▶ **Exercise**
Tally the lines of the entries below that hold the word "call", and please give only the total.
········
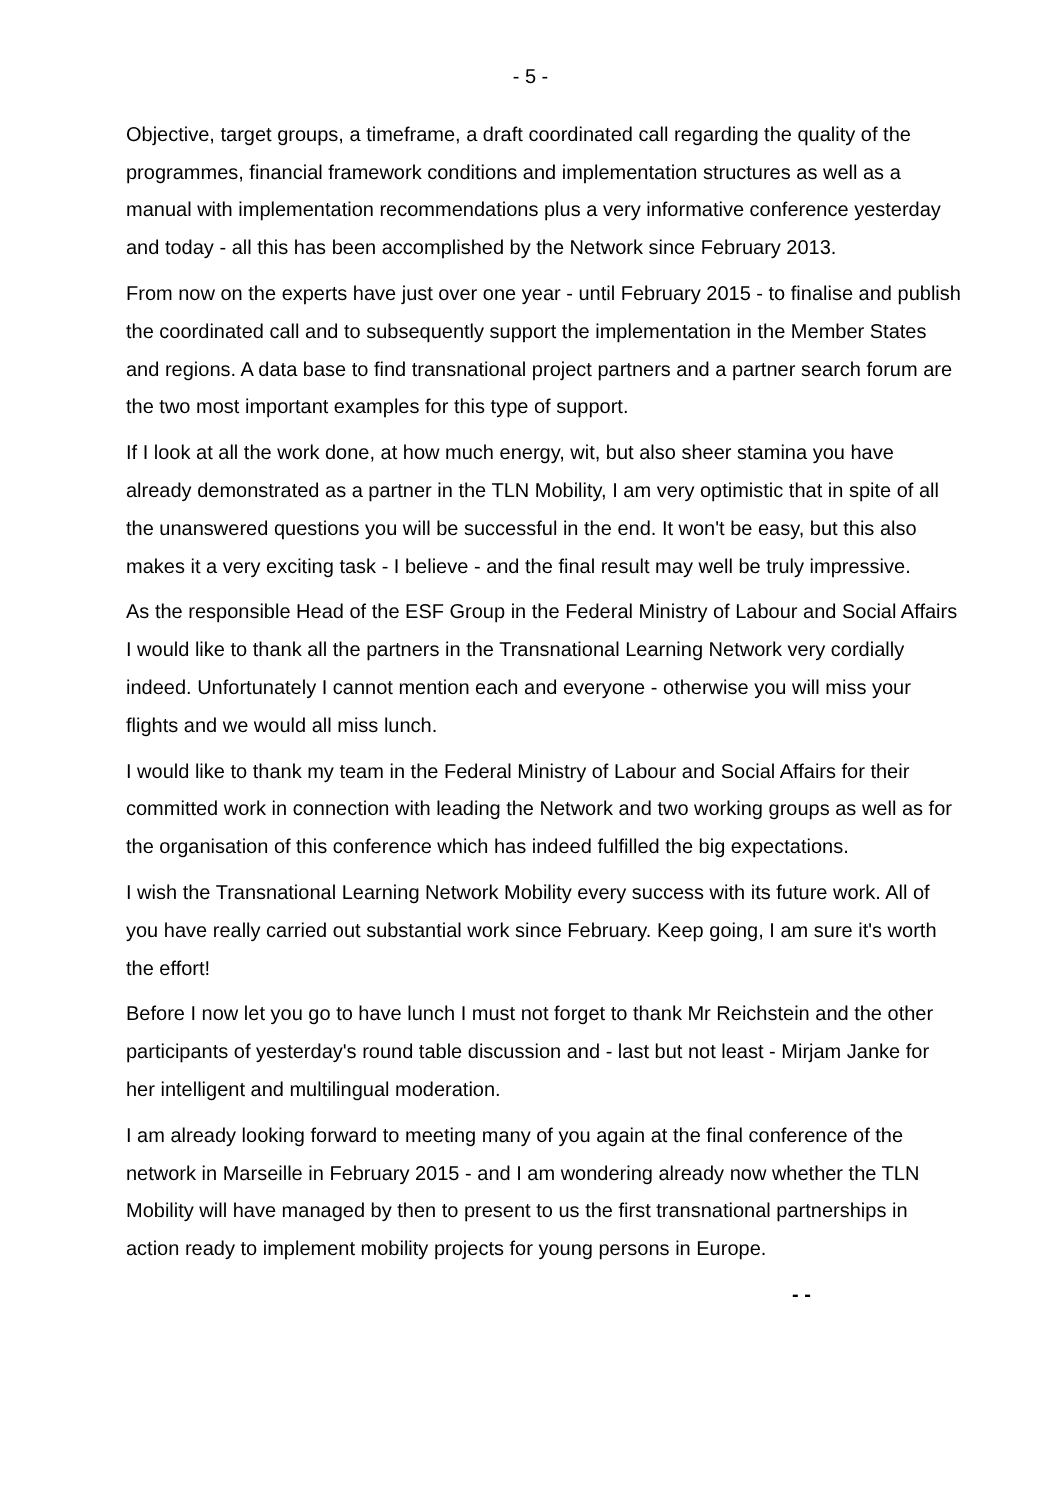- 5 -
Objective, target groups, a timeframe, a draft coordinated call regarding the quality of the programmes, financial framework conditions and implementation structures as well as a manual with implementation recommendations plus a very informative conference yesterday and today - all this has been accomplished by the Network since February 2013.
From now on the experts have just over one year - until February 2015 - to finalise and publish the coordinated call and to subsequently support the implementation in the Member States and regions. A data base to find transnational project partners and a partner search forum are the two most important examples for this type of support.
If I look at all the work done, at how much energy, wit, but also sheer stamina you have already demonstrated as a partner in the TLN Mobility, I am very optimistic that in spite of all the unanswered questions you will be successful in the end. It won't be easy, but this also makes it a very exciting task - I believe - and the final result may well be truly impressive.
As the responsible Head of the ESF Group in the Federal Ministry of Labour and Social Affairs I would like to thank all the partners in the Transnational Learning Network very cordially indeed. Unfortunately I cannot mention each and everyone - otherwise you will miss your flights and we would all miss lunch.
I would like to thank my team in the Federal Ministry of Labour and Social Affairs for their committed work in connection with leading the Network and two working groups as well as for the organisation of this conference which has indeed fulfilled the big expectations.
I wish the Transnational Learning Network Mobility every success with its future work. All of you have really carried out substantial work since February. Keep going, I am sure it's worth the effort!
Before I now let you go to have lunch I must not forget to thank Mr Reichstein and the other participants of yesterday's round table discussion and - last but not least - Mirjam Janke for her intelligent and multilingual moderation.
I am already looking forward to meeting many of you again at the final conference of the network in Marseille in February 2015 - and I am wondering already now whether the TLN Mobility will have managed by then to present to us the first transnational partnerships in action ready to implement mobility projects for young persons in Europe.
- -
········
▶ **Final answer**
2